The large ensemble cast each have a story to tell; but, the main story is about Cody’s teenage son Terry (Brandon Adams) coming down to the park to tell the father he doesn’t know anymore, and that mom died and he needs him to sign over his share of the house to him. What he wants is a real father who can love and protect him. The straight and sad-eyed Terry can’t cope with his father’s fall and the story revolves around them getting back together, that is after one last hustle will give the guilt-ridden Cody the ticket out.
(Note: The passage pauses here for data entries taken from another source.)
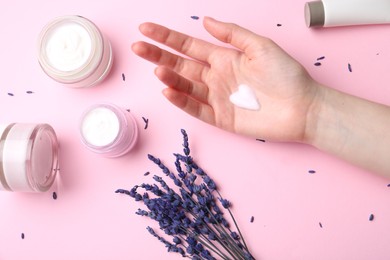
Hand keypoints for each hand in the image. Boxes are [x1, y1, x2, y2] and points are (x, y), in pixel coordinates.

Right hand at [132, 17, 319, 141]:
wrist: (302, 108)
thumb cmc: (286, 76)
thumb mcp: (260, 47)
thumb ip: (232, 34)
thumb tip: (207, 20)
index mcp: (224, 58)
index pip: (188, 46)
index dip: (167, 38)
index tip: (147, 29)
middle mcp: (216, 77)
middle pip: (180, 65)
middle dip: (158, 56)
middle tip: (138, 48)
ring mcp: (216, 98)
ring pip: (185, 86)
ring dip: (170, 79)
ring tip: (158, 71)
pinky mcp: (220, 118)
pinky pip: (196, 109)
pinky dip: (182, 101)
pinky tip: (169, 91)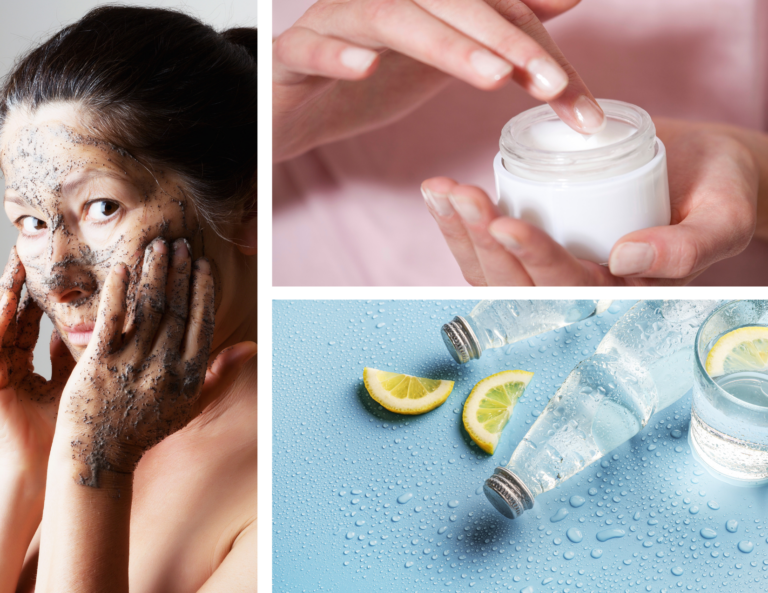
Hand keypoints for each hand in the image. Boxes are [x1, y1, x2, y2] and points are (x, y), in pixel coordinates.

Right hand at [0, 248, 74, 474]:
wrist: (43, 467)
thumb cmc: (67, 433)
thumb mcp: (81, 388)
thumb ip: (90, 361)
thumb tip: (111, 334)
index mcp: (40, 364)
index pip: (48, 322)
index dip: (59, 296)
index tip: (68, 272)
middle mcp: (18, 364)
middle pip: (24, 315)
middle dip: (30, 286)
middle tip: (36, 254)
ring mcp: (2, 371)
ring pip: (4, 325)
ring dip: (9, 295)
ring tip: (17, 265)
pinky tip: (5, 302)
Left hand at [57, 239, 255, 485]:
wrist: (98, 456)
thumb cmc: (147, 428)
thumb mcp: (192, 405)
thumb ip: (222, 373)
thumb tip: (252, 347)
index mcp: (188, 374)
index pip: (201, 321)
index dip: (203, 289)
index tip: (202, 264)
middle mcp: (164, 365)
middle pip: (176, 307)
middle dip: (179, 271)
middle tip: (180, 243)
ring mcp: (132, 362)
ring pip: (149, 307)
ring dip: (155, 272)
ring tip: (157, 246)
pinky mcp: (100, 362)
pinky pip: (112, 319)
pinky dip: (119, 291)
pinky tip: (124, 268)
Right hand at [273, 0, 603, 161]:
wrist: (292, 107)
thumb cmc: (367, 79)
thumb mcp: (443, 56)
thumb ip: (497, 29)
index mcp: (421, 2)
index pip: (489, 11)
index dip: (535, 48)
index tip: (575, 97)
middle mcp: (380, 0)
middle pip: (450, 4)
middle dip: (506, 40)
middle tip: (553, 84)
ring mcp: (334, 22)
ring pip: (392, 19)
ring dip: (445, 45)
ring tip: (495, 77)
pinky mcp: (292, 55)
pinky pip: (309, 48)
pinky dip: (336, 56)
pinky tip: (367, 69)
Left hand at [423, 118, 758, 284]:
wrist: (705, 170)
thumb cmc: (720, 195)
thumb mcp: (722, 220)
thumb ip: (687, 248)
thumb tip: (625, 257)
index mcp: (617, 293)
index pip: (567, 285)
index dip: (534, 258)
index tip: (504, 222)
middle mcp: (576, 287)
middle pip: (516, 281)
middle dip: (481, 240)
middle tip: (458, 195)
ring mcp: (551, 265)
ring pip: (492, 269)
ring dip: (459, 233)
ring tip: (439, 192)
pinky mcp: (537, 239)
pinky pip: (490, 246)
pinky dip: (461, 224)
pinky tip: (441, 196)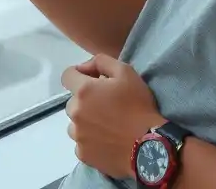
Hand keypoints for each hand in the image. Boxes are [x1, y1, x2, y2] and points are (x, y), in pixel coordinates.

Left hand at [61, 55, 163, 180]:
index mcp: (83, 91)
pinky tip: (106, 140)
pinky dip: (89, 140)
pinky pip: (80, 142)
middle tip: (106, 105)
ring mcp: (78, 136)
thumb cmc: (138, 106)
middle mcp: (75, 113)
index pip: (67, 76)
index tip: (93, 81)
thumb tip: (83, 67)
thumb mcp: (125, 72)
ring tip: (106, 125)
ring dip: (85, 121)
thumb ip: (101, 62)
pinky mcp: (83, 154)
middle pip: (73, 101)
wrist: (149, 146)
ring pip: (75, 123)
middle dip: (85, 100)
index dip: (79, 75)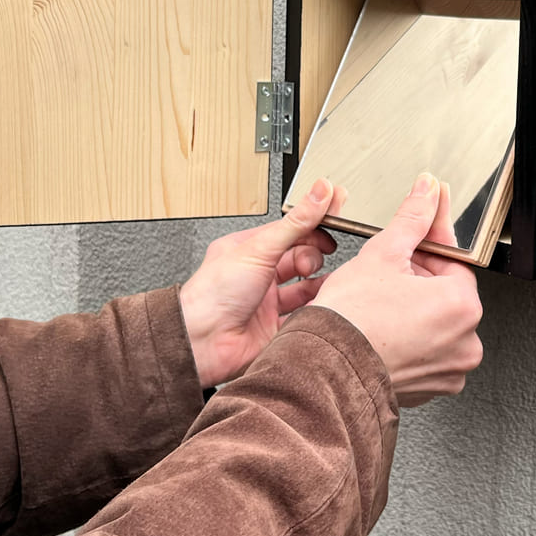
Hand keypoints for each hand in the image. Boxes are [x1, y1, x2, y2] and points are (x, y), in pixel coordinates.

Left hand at [179, 178, 337, 388]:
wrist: (200, 343)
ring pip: (302, 287)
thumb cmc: (213, 294)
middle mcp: (257, 274)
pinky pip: (301, 316)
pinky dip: (314, 309)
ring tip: (329, 278)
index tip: (335, 216)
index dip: (312, 223)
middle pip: (298, 257)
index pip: (288, 230)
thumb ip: (295, 223)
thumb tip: (319, 192)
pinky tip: (322, 303)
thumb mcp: (260, 249)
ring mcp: (265, 302)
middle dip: (314, 254)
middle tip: (325, 253)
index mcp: (248, 249)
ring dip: (318, 282)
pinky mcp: (273, 328)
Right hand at [314, 173, 483, 406]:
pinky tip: (384, 327)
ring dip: (414, 306)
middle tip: (387, 273)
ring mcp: (449, 369)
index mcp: (463, 306)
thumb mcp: (384, 252)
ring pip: (436, 320)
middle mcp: (465, 342)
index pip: (453, 260)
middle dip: (419, 276)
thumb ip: (413, 217)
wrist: (323, 369)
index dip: (428, 242)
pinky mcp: (431, 387)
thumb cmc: (351, 320)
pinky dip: (410, 336)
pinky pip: (426, 349)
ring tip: (382, 301)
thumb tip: (427, 192)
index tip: (422, 229)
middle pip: (445, 291)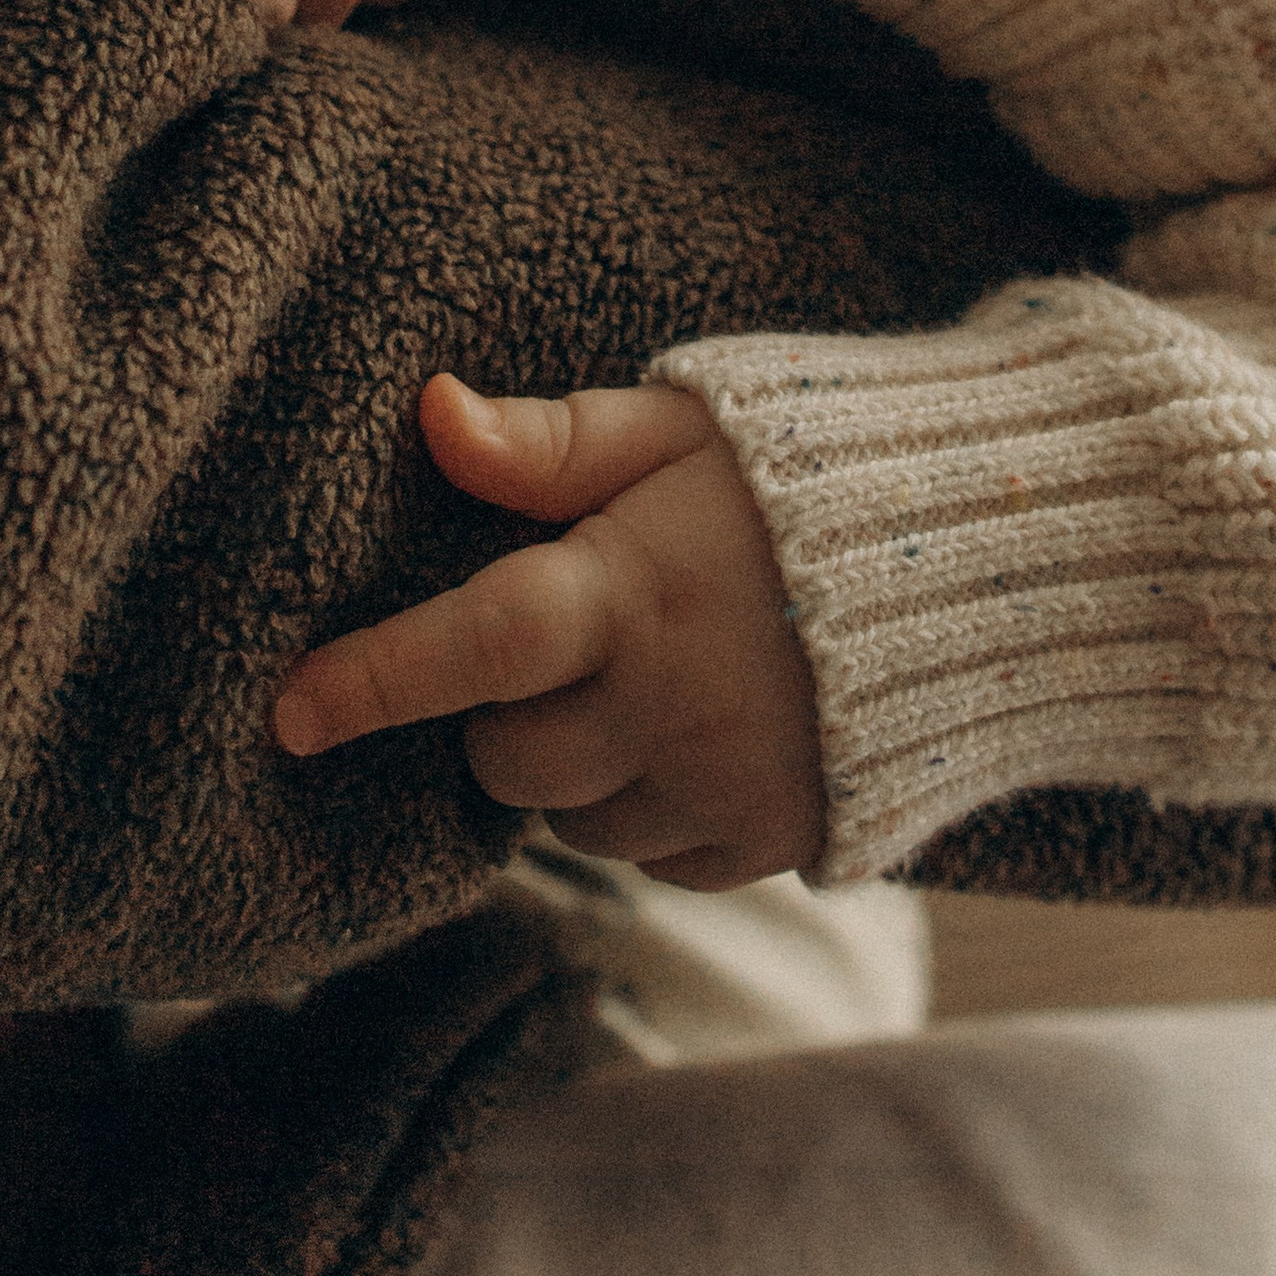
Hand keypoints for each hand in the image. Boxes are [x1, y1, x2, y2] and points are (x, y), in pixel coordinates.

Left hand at [271, 374, 823, 887]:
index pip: (476, 646)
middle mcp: (671, 708)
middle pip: (507, 758)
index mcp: (633, 593)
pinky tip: (695, 731)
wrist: (989, 559)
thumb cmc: (806, 472)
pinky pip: (656, 861)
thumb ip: (551, 442)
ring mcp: (725, 789)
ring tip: (644, 679)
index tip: (286, 713)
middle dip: (502, 714)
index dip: (373, 680)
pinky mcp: (773, 843)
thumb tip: (432, 414)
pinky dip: (647, 809)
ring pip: (575, 822)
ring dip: (575, 767)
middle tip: (565, 642)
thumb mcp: (678, 427)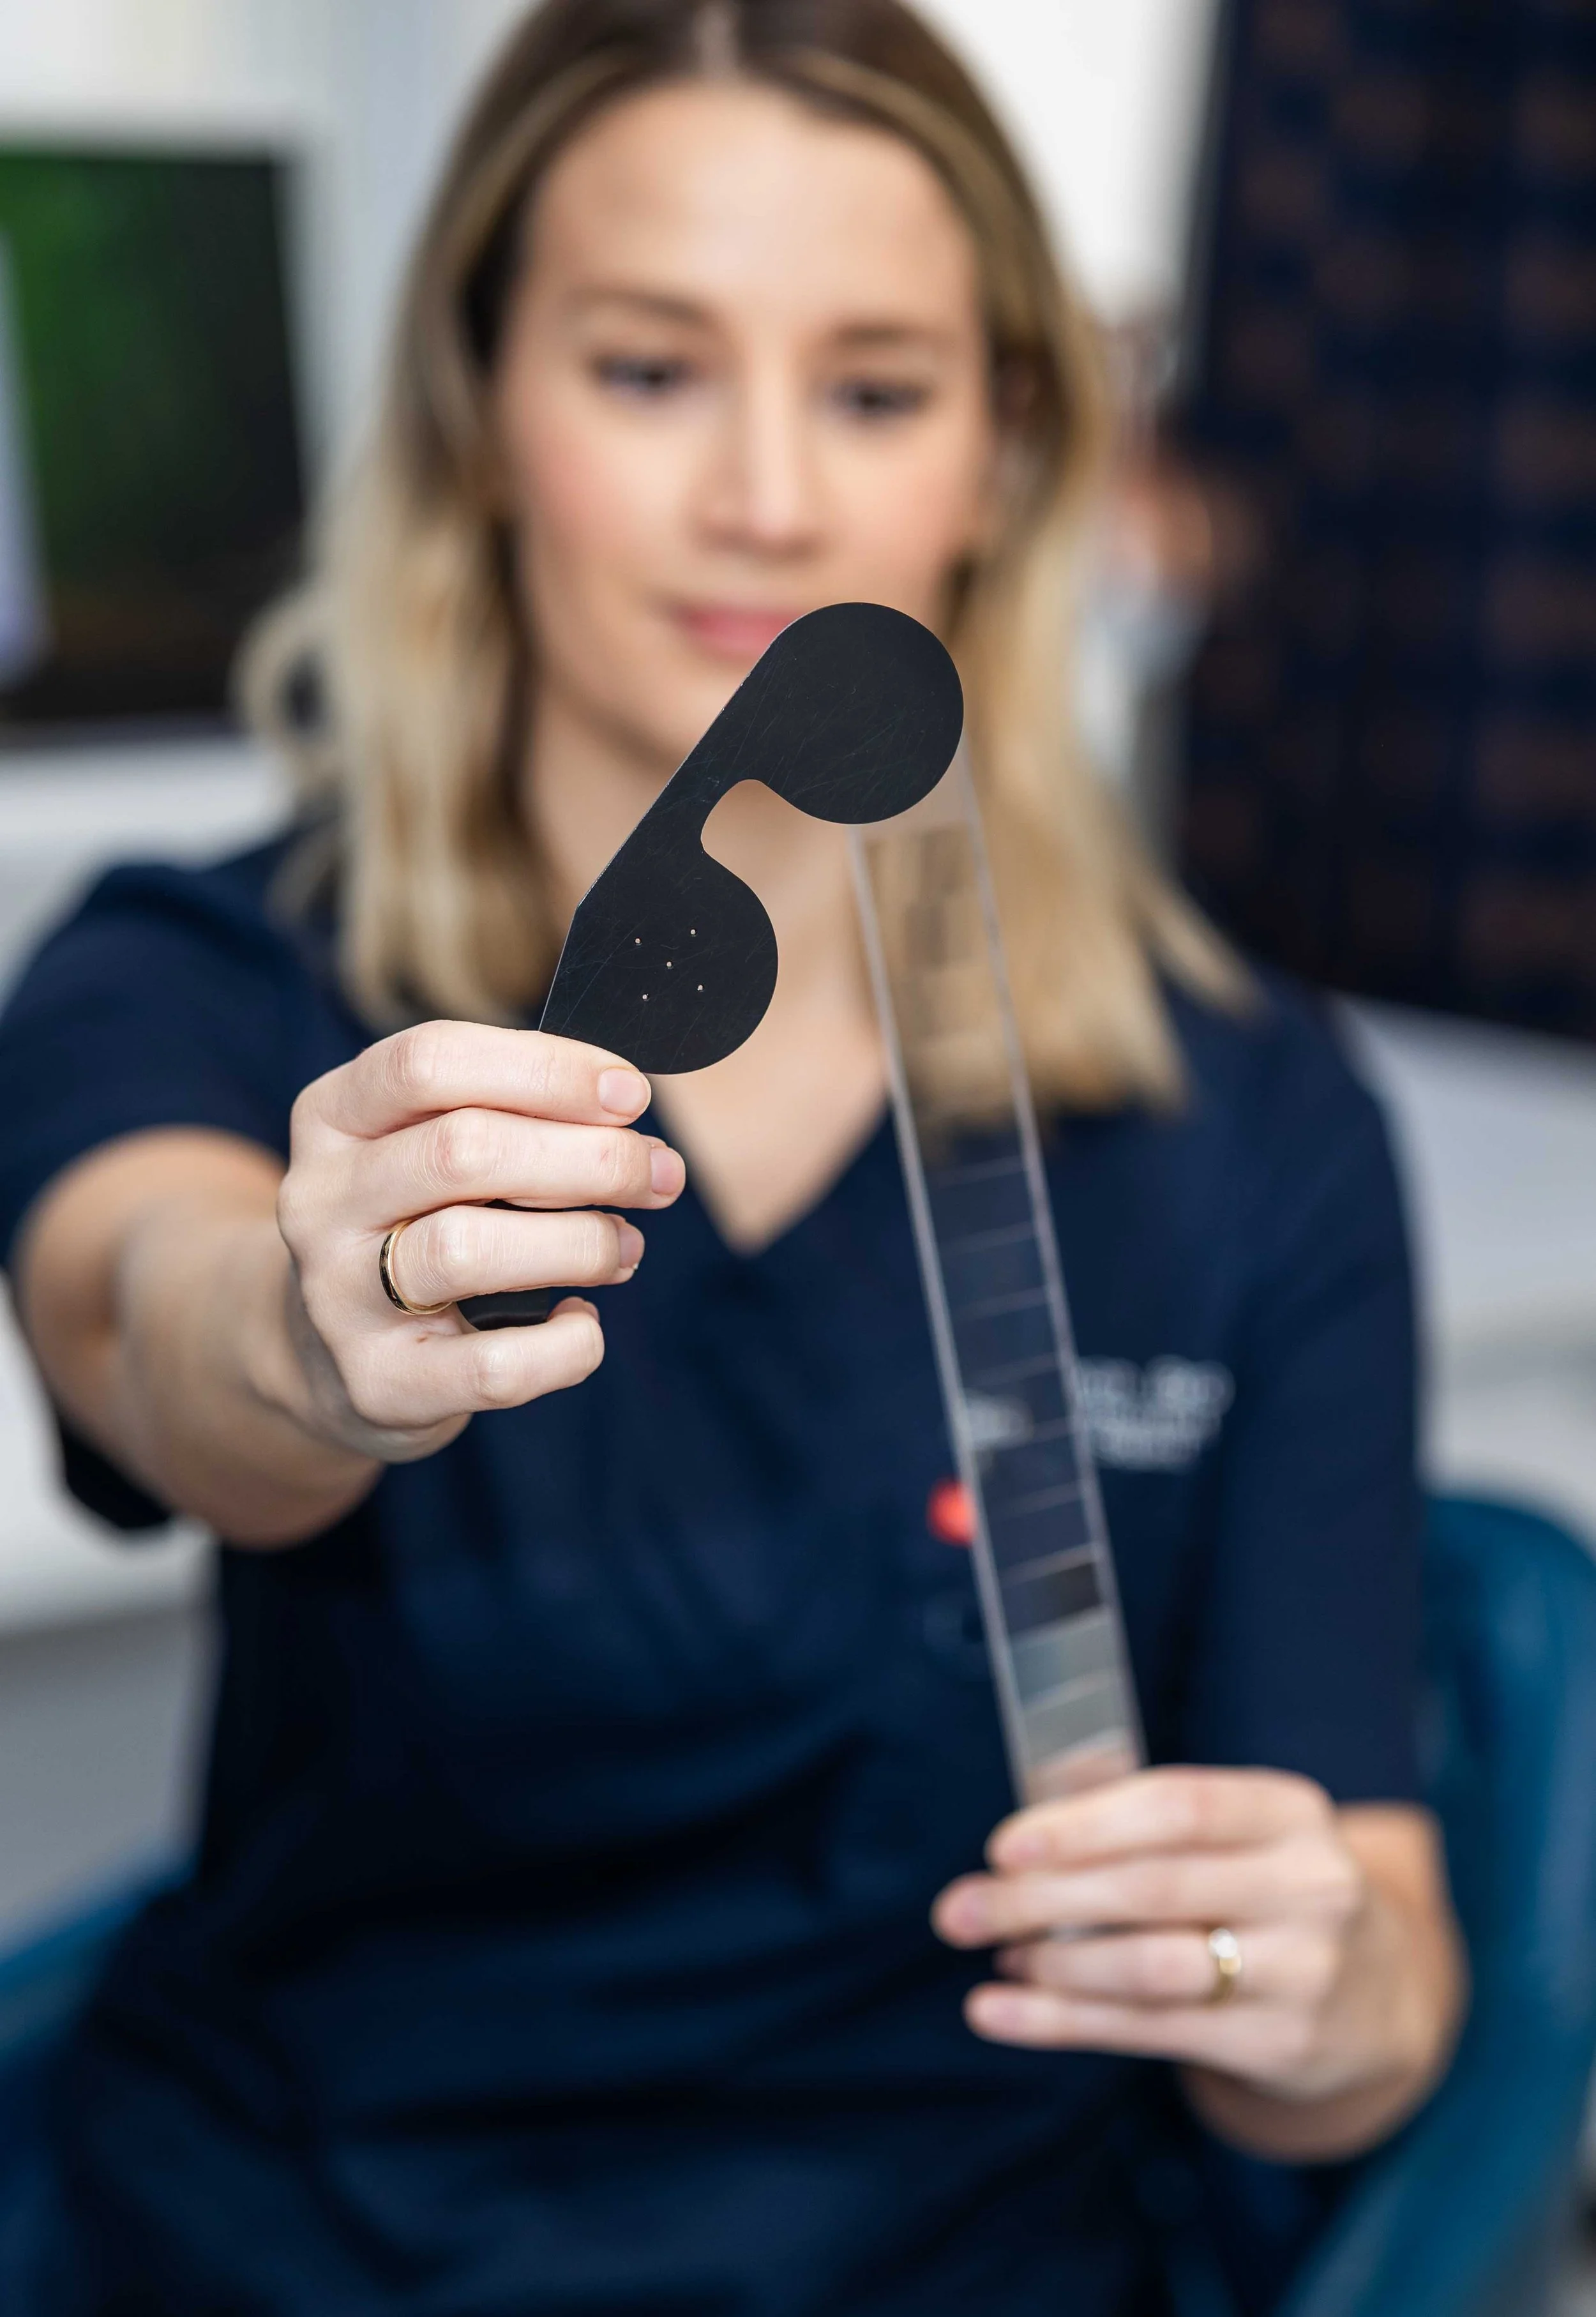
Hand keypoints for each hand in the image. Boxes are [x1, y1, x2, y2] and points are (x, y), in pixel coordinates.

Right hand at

When the film sticks to its initial gritty story it’s fine but when it adds overwrought emotional scenes to a film that is top-heavy with characters and stories, it loses its sense of purpose as it gets too involved with fringe stories that seem tacked on. The crazed TV actor story and the nasty pimp story took away time from getting a better understanding of why Cody and his homeless friends would choose to live in the park. It’s a film that has a very compelling performance by Byrd, who holds one’s attention whenever he’s on screen. He’s the main reason to see the film. But not all the performances are that captivating and the unevenness of the film and its sugarcoated pat ending signaling redemption for a few — left me wondering what am I supposed to make out of viewing this urban violence and the drug use of the homeless. Is this the fault of society? Do individuals have to take responsibility for their own lives? What does the flashy hip-hop soundtrack in the background signal to the youth who are influenced by its sounds? The filmmaker seems to be saying that all these things have to come together, and that society should not be too harsh on these homeless individuals. I just felt the dramatics seemed fake and were made to overwhelm the viewer rather than to really get at the problem. When the film at times had a natural feel to it, then it seemed to be moving in the right direction. But when it determined that it had to tell an over-the-top dramatic story to be effective, it overreached itself and sold its own true story short.